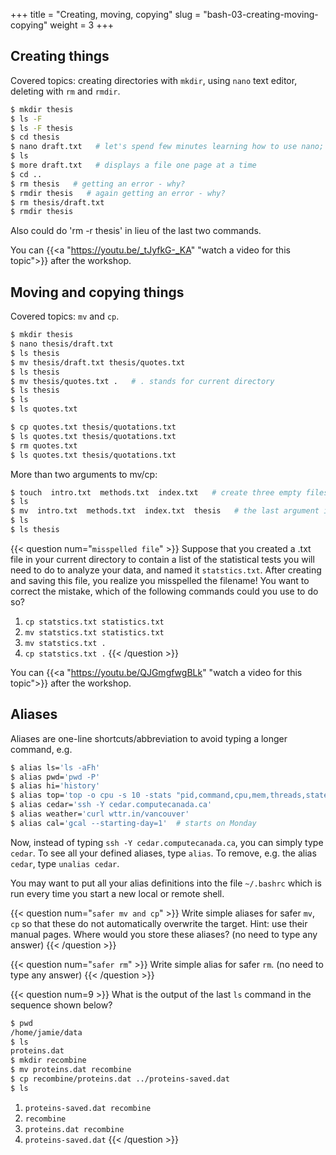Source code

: +++
title = "Creating, moving, copying"
slug = "bash-03-creating-moving-copying"
weight = 3
+++

## Creating things

Covered topics: creating directories with `mkdir`, using `nano` text editor, deleting with `rm` and
`rmdir`.

```sh
$ mkdir thesis
$ ls -F
$ ls -F thesis
$ cd thesis
$ nano draft.txt   # let's spend few minutes learning how to use nano; can also use other editors
$ ls
$ more draft.txt   # displays a file one page at a time
$ cd ..
$ rm thesis   # getting an error - why?
$ rmdir thesis   # again getting an error - why?
$ rm thesis/draft.txt
$ rmdir thesis
```

Also could do 'rm -r thesis' in lieu of the last two commands.

<!-- 03-creating.mkv -->
<!-- {{< yt _tJyfkG-_KA 63 >}} -->
You can {{<a "https://youtu.be/_tJyfkG-_KA" "watch a video for this topic">}} after the workshop.






## Moving and copying things

Covered topics: `mv` and `cp`.

```sh
$ mkdir thesis
$ nano thesis/draft.txt
$ ls thesis
$ mv thesis/draft.txt thesis/quotes.txt
$ ls thesis
$ mv thesis/quotes.txt .   # . stands for current directory
$ ls thesis
$ ls
$ ls quotes.txt
```

```sh
$ cp quotes.txt thesis/quotations.txt
$ ls quotes.txt thesis/quotations.txt
$ rm quotes.txt
$ ls quotes.txt thesis/quotations.txt
```

More than two arguments to mv/cp:

```sh
$ touch  intro.txt  methods.txt  index.txt   # create three empty files
$ ls
$ mv  intro.txt  methods.txt  index.txt  thesis   # the last argument is the destination directory
$ ls
$ ls thesis
```

{{< question num="`misspelled file`" >}}
Suppose that you created a .txt file in your current directory to contain a list of the statistical tests you will need
to do to analyze your data, and named it `statstics.txt`. After creating and saving this file, you realize you
misspelled the filename! You want to correct the mistake, which of the following commands could you use to do so?
1. `cp statstics.txt statistics.txt`
2. `mv statstics.txt statistics.txt`
3. `mv statstics.txt .`
4. `cp statstics.txt .`
{{< /question >}}

<!-- 03-moving.mkv -->
<!-- {{< yt QJGmgfwgBLk 63 >}} -->
You can {{<a "https://youtu.be/QJGmgfwgBLk" "watch a video for this topic">}} after the workshop.







## Aliases

Aliases are one-line shortcuts/abbreviation to avoid typing a longer command, e.g.

```sh
$ alias ls='ls -aFh'
$ alias pwd='pwd -P'
$ alias hi='history'
$ alias top='top -o cpu -s 10 -stats "pid,command,cpu,mem,threads,state,user"'
$ alias cedar='ssh -Y cedar.computecanada.ca'
$ alias weather='curl wttr.in/vancouver'
$ alias cal='gcal --starting-day=1'  # starts on Monday
```

Now, instead of typing `ssh -Y cedar.computecanada.ca`, you can simply type `cedar`. To see all your
defined aliases, type `alias`. To remove, e.g. the alias `cedar`, type `unalias cedar`.

You may want to put all your alias definitions into the file `~/.bashrc` which is run every time you
start a new local or remote shell.

{{< question num="`safer mv and cp`" >}}
Write simple aliases for safer `mv`, `cp` so that these do not automatically overwrite the target. Hint: use their
manual pages. Where would you store these aliases? (no need to type any answer)
{{< /question >}}

{{< question num="`safer rm`" >}}
Write simple alias for safer `rm`. (no need to type any answer)
{{< /question >}}

{{< question num=9 >}}
What is the output of the last `ls` command in the sequence shown below?
```sh
$ pwd
/home/jamie/data
$ ls
proteins.dat
$ mkdir recombine
$ mv proteins.dat recombine
$ cp recombine/proteins.dat ../proteins-saved.dat
$ ls
```
1. `proteins-saved.dat recombine`
2. `recombine`
3. `proteins.dat recombine`
4. `proteins-saved.dat`
{{< /question >}}
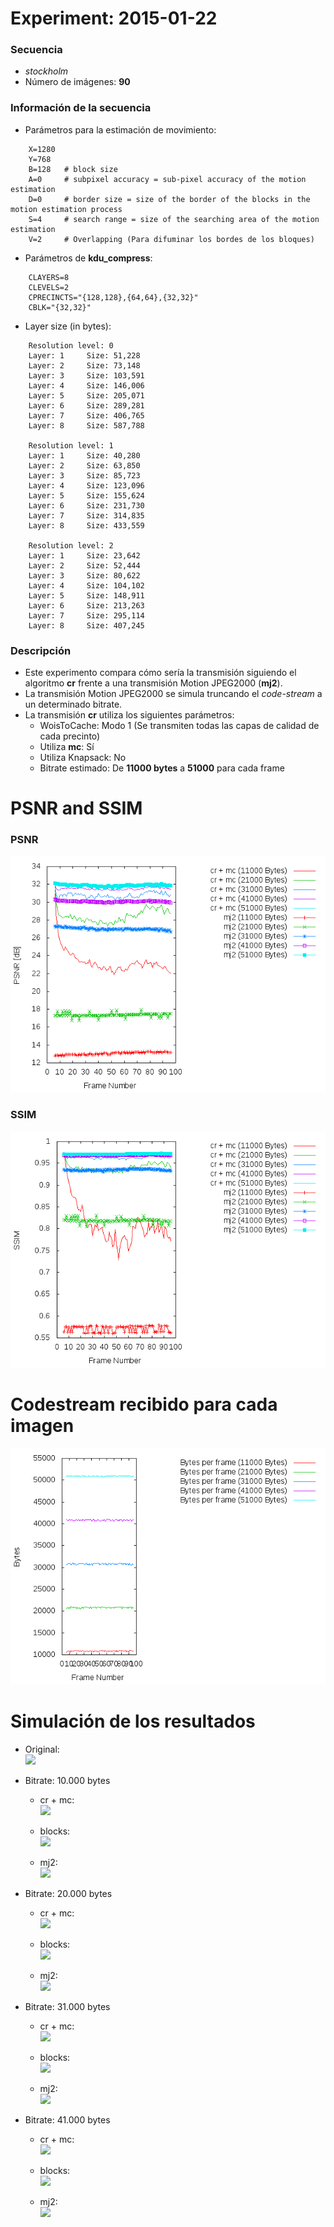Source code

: Experiment: 2015-01-22
======================

### Secuencia

- *stockholm*
- Número de imágenes: **90**

### Información de la secuencia
* Parámetros para la estimación de movimiento:
```
    X=1280
    Y=768
    B=128   # block size
    A=0     # subpixel accuracy = sub-pixel accuracy of the motion estimation
    D=0     # border size = size of the border of the blocks in the motion estimation process
    S=4     # search range = size of the searching area of the motion estimation
    V=2     # Overlapping (Para difuminar los bordes de los bloques)
```

* Parámetros de **kdu_compress**:

```
    CLAYERS=8
    CLEVELS=2
    CPRECINCTS="{128,128},{64,64},{32,32}"
    CBLK="{32,32}"
```

* Layer size (in bytes):

```
    Resolution level: 0
    Layer: 1     Size: 51,228
    Layer: 2     Size: 73,148
    Layer: 3     Size: 103,591
    Layer: 4     Size: 146,006
    Layer: 5     Size: 205,071
    Layer: 6     Size: 289,281
    Layer: 7     Size: 406,765
    Layer: 8     Size: 587,788

    Resolution level: 1
    Layer: 1     Size: 40,280
    Layer: 2     Size: 63,850
    Layer: 3     Size: 85,723
    Layer: 4     Size: 123,096
    Layer: 5     Size: 155,624
    Layer: 6     Size: 231,730
    Layer: 7     Size: 314,835
    Layer: 8     Size: 433,559

    Resolution level: 2
    Layer: 1     Size: 23,642
    Layer: 2     Size: 52,444
    Layer: 3     Size: 80,622
    Layer: 4     Size: 104,102
    Layer: 5     Size: 148,911
    Layer: 6     Size: 213,263
    Layer: 7     Size: 295,114
    Layer: 8     Size: 407,245
```

### Descripción

- Este experimento compara cómo sería la transmisión siguiendo el algoritmo
  **cr** frente a una transmisión Motion JPEG2000 (**mj2**). 
- La transmisión Motion JPEG2000 se simula truncando el *code-stream* a
  un determinado bitrate.
- La transmisión **cr** utiliza los siguientes parámetros:
    - WoisToCache: Modo 1 (Se transmiten todas las capas de calidad de cada precinto)
    - Utiliza **mc**: Sí
    - Utiliza Knapsack: No
    - Bitrate estimado: De **11000 bytes** a **51000** para cada frame

PSNR and SSIM
=============

### PSNR

![assets/psnr_1000.txt](assets/psnr.png)

### SSIM

![assets/ssim_1000.txt](assets/ssim.png)

Codestream recibido para cada imagen
=============

![assets/bytes_1000.txt](assets/bytes.png)

Simulación de los resultados
=============

* Original:  
  ![](gifs/original.gif)

* Bitrate: 10.000 bytes
  * cr + mc:  
    ![](gifs/prediction_10000.gif)

  * blocks:  
    ![](gifs/blocks_10000.gif)

  * mj2:  
    ![](gifs/trunc_10000.gif)

* Bitrate: 20.000 bytes
  * cr + mc:  
    ![](gifs/prediction_20000.gif)

  * blocks:  
    ![](gifs/blocks_20000.gif)

  * mj2:  
    ![](gifs/trunc_20000.gif)

* Bitrate: 31.000 bytes
  * cr + mc:  
    ![](gifs/prediction_31000.gif)

  * blocks:  
    ![](gifs/blocks_31000.gif)

  * mj2:  
    ![](gifs/trunc_31000.gif)

* Bitrate: 41.000 bytes
  * cr + mc:  
    ![](gifs/prediction_41000.gif)

  * blocks:  
    ![](gifs/blocks_41000.gif)

  * mj2:  
    ![](gifs/trunc_41000.gif)

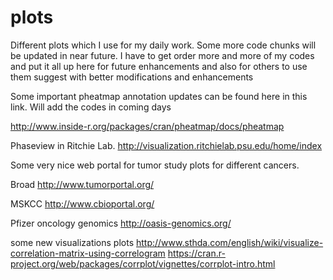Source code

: # plots

Different plots which I use for my daily work. Some more code chunks will be updated in near future. I have to get order more and more of my codes and put it all up here for future enhancements and also for others to use them suggest with better modifications and enhancements

Some important pheatmap annotation updates can be found here in this link. Will add the codes in coming days

http://www.inside-r.org/packages/cran/pheatmap/docs/pheatmap

Phaseview in Ritchie Lab.
http://visualization.ritchielab.psu.edu/home/index

Some very nice web portal for tumor study plots for different cancers.

Broad
http://www.tumorportal.org/

MSKCC
http://www.cbioportal.org/

Pfizer oncology genomics
http://oasis-genomics.org/

some new visualizations plots
http://www.sthda.com/english/wiki/visualize-correlation-matrix-using-correlogram
https://cran.r-project.org/web/packages/corrplot/vignettes/corrplot-intro.html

» **EXERCISE OBJECTIVE**
Take every line from the records that holds "watch" and copy it down.

» **TASK RESULT**
You can {{<a "https://youtu.be/_tJyfkG-_KA" "watch a video for this topic">}} after the workshop.
You can {{<a "https://youtu.be/QJGmgfwgBLk" "watch a video for this topic">}} after the workshop.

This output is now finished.